Muamalat Malaysia Bhd’s chief economist, Dr Mohd Afzanizam Abdul Rashid, highlighted Sarawak’s financial strength in the 2024 Budget, noting a projected fiscal surplus of RM386 million.

“Sarawak’s economy is expected to outpace national growth, with a projected five to six percent increase compared to the national Gross Domestic Product (GDP) forecast of four to five per cent,” he said.

Dr Mohd Afzanizam also said the importance of investing in education to bolster long-term productivity.
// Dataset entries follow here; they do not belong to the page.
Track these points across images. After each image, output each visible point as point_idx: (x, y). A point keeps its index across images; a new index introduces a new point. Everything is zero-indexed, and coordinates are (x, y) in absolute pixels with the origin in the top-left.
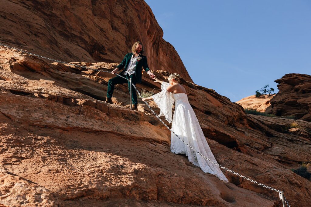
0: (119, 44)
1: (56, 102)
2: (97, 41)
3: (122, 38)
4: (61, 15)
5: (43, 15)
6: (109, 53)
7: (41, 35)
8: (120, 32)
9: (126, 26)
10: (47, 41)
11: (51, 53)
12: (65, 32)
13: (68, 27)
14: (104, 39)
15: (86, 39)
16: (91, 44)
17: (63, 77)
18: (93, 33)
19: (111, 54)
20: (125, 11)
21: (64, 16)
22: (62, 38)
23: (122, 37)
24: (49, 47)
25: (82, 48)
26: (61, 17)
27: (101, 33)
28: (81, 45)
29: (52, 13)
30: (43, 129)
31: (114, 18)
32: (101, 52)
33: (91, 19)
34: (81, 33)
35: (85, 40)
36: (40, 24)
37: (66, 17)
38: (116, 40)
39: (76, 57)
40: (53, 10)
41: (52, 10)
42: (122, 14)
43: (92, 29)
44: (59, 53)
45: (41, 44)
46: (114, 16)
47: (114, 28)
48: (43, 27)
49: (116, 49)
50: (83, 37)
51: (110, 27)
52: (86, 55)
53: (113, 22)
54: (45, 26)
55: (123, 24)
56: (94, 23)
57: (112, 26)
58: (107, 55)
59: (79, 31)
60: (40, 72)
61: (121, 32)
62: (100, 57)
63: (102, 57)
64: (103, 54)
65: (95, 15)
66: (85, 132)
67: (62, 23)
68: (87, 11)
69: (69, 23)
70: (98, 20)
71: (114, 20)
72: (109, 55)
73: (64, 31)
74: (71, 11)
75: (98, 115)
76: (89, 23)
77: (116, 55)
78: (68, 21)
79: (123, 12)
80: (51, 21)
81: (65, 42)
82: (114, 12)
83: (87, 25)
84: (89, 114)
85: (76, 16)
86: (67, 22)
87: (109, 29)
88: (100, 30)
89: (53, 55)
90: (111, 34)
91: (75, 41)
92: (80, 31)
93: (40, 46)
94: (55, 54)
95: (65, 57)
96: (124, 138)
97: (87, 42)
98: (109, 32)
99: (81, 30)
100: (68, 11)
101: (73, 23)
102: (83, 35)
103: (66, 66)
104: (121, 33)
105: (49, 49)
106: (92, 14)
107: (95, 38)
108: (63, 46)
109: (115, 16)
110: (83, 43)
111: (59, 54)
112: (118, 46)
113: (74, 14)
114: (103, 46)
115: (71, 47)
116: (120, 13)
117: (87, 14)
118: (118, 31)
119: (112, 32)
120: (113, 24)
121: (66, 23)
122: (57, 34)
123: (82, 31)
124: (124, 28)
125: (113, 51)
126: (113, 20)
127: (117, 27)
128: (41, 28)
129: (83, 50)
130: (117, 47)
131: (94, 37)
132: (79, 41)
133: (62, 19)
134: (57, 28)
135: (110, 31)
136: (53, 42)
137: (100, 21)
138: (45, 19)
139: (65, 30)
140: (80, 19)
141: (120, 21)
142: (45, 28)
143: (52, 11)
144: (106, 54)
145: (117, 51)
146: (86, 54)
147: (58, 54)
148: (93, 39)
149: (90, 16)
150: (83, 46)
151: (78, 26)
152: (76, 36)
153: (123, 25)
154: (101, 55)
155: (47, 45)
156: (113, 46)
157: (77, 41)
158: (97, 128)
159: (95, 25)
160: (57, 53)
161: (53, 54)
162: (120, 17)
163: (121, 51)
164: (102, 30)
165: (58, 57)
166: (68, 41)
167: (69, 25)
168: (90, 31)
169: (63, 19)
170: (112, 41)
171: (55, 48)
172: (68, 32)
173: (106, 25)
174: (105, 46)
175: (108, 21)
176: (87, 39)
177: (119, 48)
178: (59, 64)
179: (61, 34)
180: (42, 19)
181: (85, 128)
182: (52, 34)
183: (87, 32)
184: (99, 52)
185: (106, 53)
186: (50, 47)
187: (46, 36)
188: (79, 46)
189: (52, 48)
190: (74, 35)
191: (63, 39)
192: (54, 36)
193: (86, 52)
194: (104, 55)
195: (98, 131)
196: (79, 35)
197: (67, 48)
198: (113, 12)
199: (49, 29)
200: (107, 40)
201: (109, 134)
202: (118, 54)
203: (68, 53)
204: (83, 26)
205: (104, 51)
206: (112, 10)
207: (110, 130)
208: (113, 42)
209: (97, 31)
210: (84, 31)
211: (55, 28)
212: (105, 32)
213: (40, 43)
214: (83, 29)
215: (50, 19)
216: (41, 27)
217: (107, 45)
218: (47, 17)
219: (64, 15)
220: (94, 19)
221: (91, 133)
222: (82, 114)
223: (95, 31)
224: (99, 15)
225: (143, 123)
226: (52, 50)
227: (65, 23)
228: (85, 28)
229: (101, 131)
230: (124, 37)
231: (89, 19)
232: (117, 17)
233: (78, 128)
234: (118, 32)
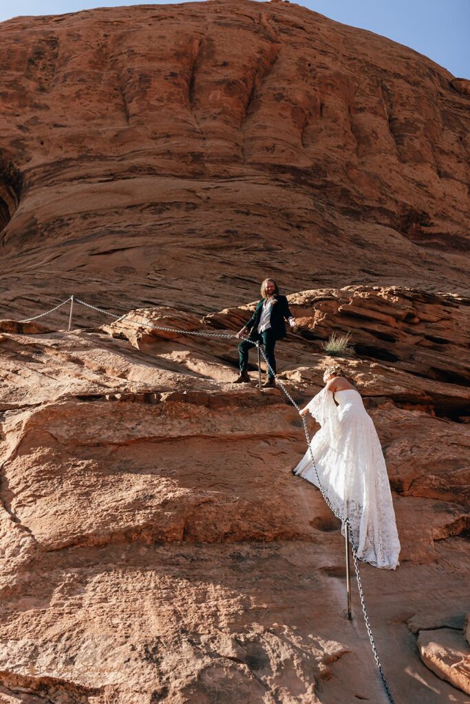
0: (456, 201)
2: (412, 207)
3: (461, 189)
4: (341, 180)
5: (311, 190)
6: (437, 222)
7: (307, 225)
8: (455, 179)
9: (466, 164)
10: (317, 232)
11: (325, 250)
12: (352, 207)
13: (356, 197)
14: (425, 199)
15: (390, 209)
16: (402, 214)
19: (441, 222)
20: (461, 138)
21: (347, 180)
22: (346, 219)
23: (460, 186)
24: (322, 241)
25: (385, 225)
26: (342, 183)
27: (418, 190)
28: (382, 222)
29: (325, 181)
31: (441, 157)
32: (423, 222)
33: (397, 172)
34: (380, 200)
35: (388, 210)
36: (304, 207)
37: (352, 181)
38: (448, 195)
39: (373, 244)
40: (328, 175)
41: (326, 176)
42: (456, 145)
43: (400, 188)
44: (341, 247)
45: (308, 240)
46: (441, 153)
47: (442, 174)
48: (311, 210)
49: (452, 211)
50: (385, 206)
51: (435, 174)
52: (393, 236)
53: (439, 165)
54: (314, 208)
55: (460, 162)
56: (404, 176)
57: (439, 173)
58: (433, 226)
59: (376, 198)
61: (457, 178)
62: (422, 232)
63: (425, 232)
64: (426, 225)
65: (404, 162)
67: (345, 194)
68: (387, 160)
69: (358, 189)
70: (410, 169)
71: (442, 161)
72: (437, 225)
73: (349, 206)
74: (359, 169)
76: (393, 180)
77: (452, 221)
78: (356, 187)
79: (457, 141)
80: (326, 195)
81: (352, 224)
82: (440, 146)
83: (390, 184)
85: (368, 174)
86: (354, 188)
87: (432, 180)
88: (416, 185)
89: (329, 254)
90: (439, 187)
91: (371, 216)
92: (379, 198)
93: (307, 244)
95: (351, 251)
97: (393, 213)
98: (433, 184)
99: (380, 195)
100: (354, 170)
102: (385, 204)
104: (458, 180)
105: (322, 244)
106: (397, 162)
107: (408, 203)
108: (349, 232)
109: (442, 152)
110: (386, 217)
111: (341, 249)
112: (454, 204)
113: (366, 172)
114: (424, 213)
115: (363, 230)
116: (452, 144)
117: (389, 164)
119: (438, 182)
120: (441, 167)
121: (352, 190)
122: (337, 214)
123: (383, 197)
124: (462, 168)
125: (444, 216)
126: (439, 160)
127: (448, 171)
128: (307, 214)
129: (387, 228)
130: (453, 207)
131: (406, 201)
132: (378, 215)
133: (345, 186)
134: (337, 204)
135: (436, 181)
136: (330, 231)
137: (415, 169)
138: (315, 196)
139: (351, 204)
140: (376, 177)
141: (455, 159)
142: (314, 211)
143: (326, 179)
144: (432, 224)
145: (453, 214)
146: (392, 234)
147: (337, 248)
148: (405, 205)
149: (395, 166)
150: (387, 221)
151: (374, 191)
152: (372, 208)
153: (460, 164)
154: (424, 228)
155: (319, 239)
156: (444, 206)
157: (374, 216)
159: (405, 179)
160: (336, 247)
161: (329, 252)
162: (452, 152)
163: (461, 211)
164: (419, 185)
165: (340, 253)
166: (359, 220)
167: (358, 192)
168: (397, 192)
169: (347, 187)
170: (441, 199)
171: (333, 238)
172: (357, 205)
173: (426, 173)
174: (427, 210)
175: (430, 165)
176: (392, 208)
177: (457, 207)
179: (345, 211)
180: (310, 196)
182: (327, 217)
183: (392, 196)
184: (418, 225)
185: (432, 223)
186: (325, 240)
187: (317, 224)
188: (379, 223)
189: (328, 241)
190: (368, 207)
191: (349, 220)
192: (331, 220)
193: (393, 231)
194: (429, 226)
196: (376, 205)
197: (356, 233)
198: (437, 147)
199: (322, 210)
200: (430, 199)
202: (455, 219)
203: (359, 241)
204: (384, 188)
205: (427, 220)
206: (436, 143)
208: (442, 201)
209: (410, 189)
210: (387, 196)
211: (333, 206)
212: (425, 186)
213: (306, 239)
214: (384, 192)
215: (323, 193)
216: (306, 211)
217: (432, 208)
218: (318, 191)
219: (349, 178)
220: (403, 169)
223: (406, 189)
224: (411, 159)
226: (327, 244)
227: (349, 191)
228: (387, 189)
230: (465, 186)
231: (393, 172)
232: (447, 154)
234: (452, 180)
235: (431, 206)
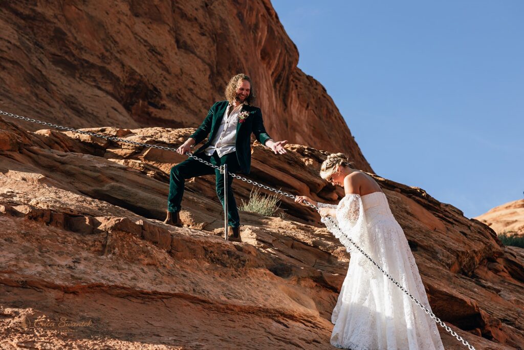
0: (194, 83)
1: (47, 224)
2: (141, 76)
3: (202, 69)
4: (56, 17)
5: (13, 17)
6: (169, 105)
7: (9, 65)
8: (196, 55)
9: (210, 39)
10: (23, 79)
11: (32, 106)
12: (67, 57)
13: (73, 44)
14: (159, 71)
15: (115, 72)
16: (128, 84)
17: (63, 163)
18: (131, 57)
19: (175, 107)
20: (207, 5)
21: (63, 17)
22: (58, 71)
23: (201, 66)
24: (28, 93)
25: (107, 92)
26: (56, 21)
27: (151, 57)
28: (103, 87)
29: (34, 11)
30: (16, 290)
31: (182, 22)
32: (153, 101)
33: (127, 26)
34: (103, 57)
35: (112, 73)
36: (6, 38)
37: (68, 21)
38: (186, 74)
39: (92, 114)
40: (38, 4)
41: (36, 5)
42: (201, 11)
43: (129, 47)
44: (53, 107)
45: (9, 87)
46: (182, 17)
47: (182, 45)
48: (14, 45)
49: (188, 94)
50: (108, 67)
51: (173, 42)
52: (115, 110)
53: (178, 32)
54: (18, 44)
55: (203, 34)
56: (135, 34)
57: (177, 41)
58: (165, 109)
59: (98, 53)
60: (8, 153)
61: (198, 53)
62: (149, 114)
63: (153, 115)
64: (155, 106)
65: (137, 15)
66: (118, 296)
67: (59, 37)
68: (116, 5)
69: (76, 35)
70: (143, 25)
71: (182, 27)
72: (170, 109)
73: (64, 55)
74: (79, 7)
75: (147, 254)
76: (122, 35)
77: (187, 108)
78: (73, 31)
79: (202, 7)
80: (33, 31)
81: (65, 80)
82: (182, 7)
83: (118, 40)
84: (126, 252)
85: (91, 18)
86: (70, 32)
87: (169, 49)
88: (149, 50)
89: (38, 112)
90: (176, 59)
91: (90, 77)
92: (102, 54)
93: (8, 91)
94: (41, 109)
95: (66, 116)
96: (210, 309)
97: (118, 79)
98: (170, 54)
99: (104, 51)
100: (73, 7)
101: (84, 35)
102: (109, 64)
103: (70, 138)
104: (199, 57)
105: (28, 97)
106: (129, 13)
107: (137, 70)
108: (63, 89)
109: (184, 16)
110: (109, 81)
111: (52, 110)
112: (192, 86)
113: (87, 14)
114: (155, 89)
115: (79, 92)
116: (196, 9)
117: (118, 12)
118: (193, 52)
119: (176, 54)
120: (180, 35)
121: (69, 34)
122: (46, 61)
123: (107, 54)
124: (205, 43)
125: (179, 100)
126: (179, 25)
127: (189, 42)
128: (9, 49)
129: (110, 98)
130: (190, 90)
131: (134, 68)
132: (99, 76)
133: (59, 25)
134: (47, 47)
135: (174, 51)
136: (37, 80)
137: (149, 28)
138: (19, 27)
139: (66, 53)
140: (101, 25)
141: (197, 29)
142: (18, 47)
143: (35, 8)
144: (163, 107)
145: (189, 100)
146: (115, 107)
147: (49, 108)
148: (133, 72)
149: (125, 18)
150: (109, 88)
151: (96, 43)
152: (92, 66)
153: (203, 38)
154: (152, 109)
155: (24, 89)
156: (180, 87)
157: (94, 77)
158: (145, 285)
159: (136, 38)
160: (46, 106)
161: (38, 110)
162: (196, 19)
163: (199, 98)
164: (153, 50)
165: (51, 116)
166: (74, 78)
167: (76, 39)
168: (125, 53)
169: (62, 27)
170: (177, 76)
171: (43, 93)
172: (74, 55)
173: (162, 38)
174: (160, 86)
175: (168, 28)
176: (118, 72)
177: (195, 92)
178: (52, 133)
179: (57, 61)
180: (12, 26)
181: (117, 287)
182: (35, 61)
183: (118, 55)
184: (146, 103)
185: (164, 105)
186: (32, 92)
187: (22, 67)
188: (99, 88)
189: (37, 95)
190: (87, 62)
191: (62, 73)
192: (39, 66)
193: (116, 104)
194: (160, 109)
195: (148, 293)
196: (98, 62)
197: (72, 94)
198: (178, 8)
199: (29, 50)
200: (164, 73)
201: (174, 300)
202: (191, 106)
203: (74, 105)
204: (109, 42)
205: (158, 99)
206: (177, 3)
207: (177, 292)
208: (179, 79)
209: (141, 53)
210: (112, 54)
211: (43, 48)
212: (159, 54)
213: (6, 84)
214: (109, 48)
215: (30, 27)
216: (9, 45)
217: (165, 85)
218: (23, 21)
219: (64, 16)
220: (135, 24)
221: (132, 299)
222: (110, 252)
223: (136, 52)
224: (146, 14)
225: (256, 272)
226: (34, 99)
227: (65, 34)
228: (112, 45)
229: (155, 293)
230: (207, 67)
231: (122, 24)
232: (189, 20)
233: (100, 286)
234: (191, 55)
235: (165, 82)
Despite Sarawak’s financial capability, he pointed out that similar federal-level initiatives face hurdles due to ongoing deficit issues.

Premier Datuk Patinggi Tan Sri Abang Johari Tun Openg recently announced the implementation of free tertiary education at state universities by 2026, citing the strengthening state economy as a supportive factor.

Meanwhile, Associate Professor of Economics at Putra Business School, Dr Ahmed Razman Abdul Latiff, observed that education consistently receives substantial federal budget allocation.

He said that free federal-level education could materialise under specific conditions, such as increasing and attracting more international students, coupled with efficient institutional management.

Dr Ahmed Razman also suggested private sector collaboration, where industries could finance students’ education in return for future employment commitments.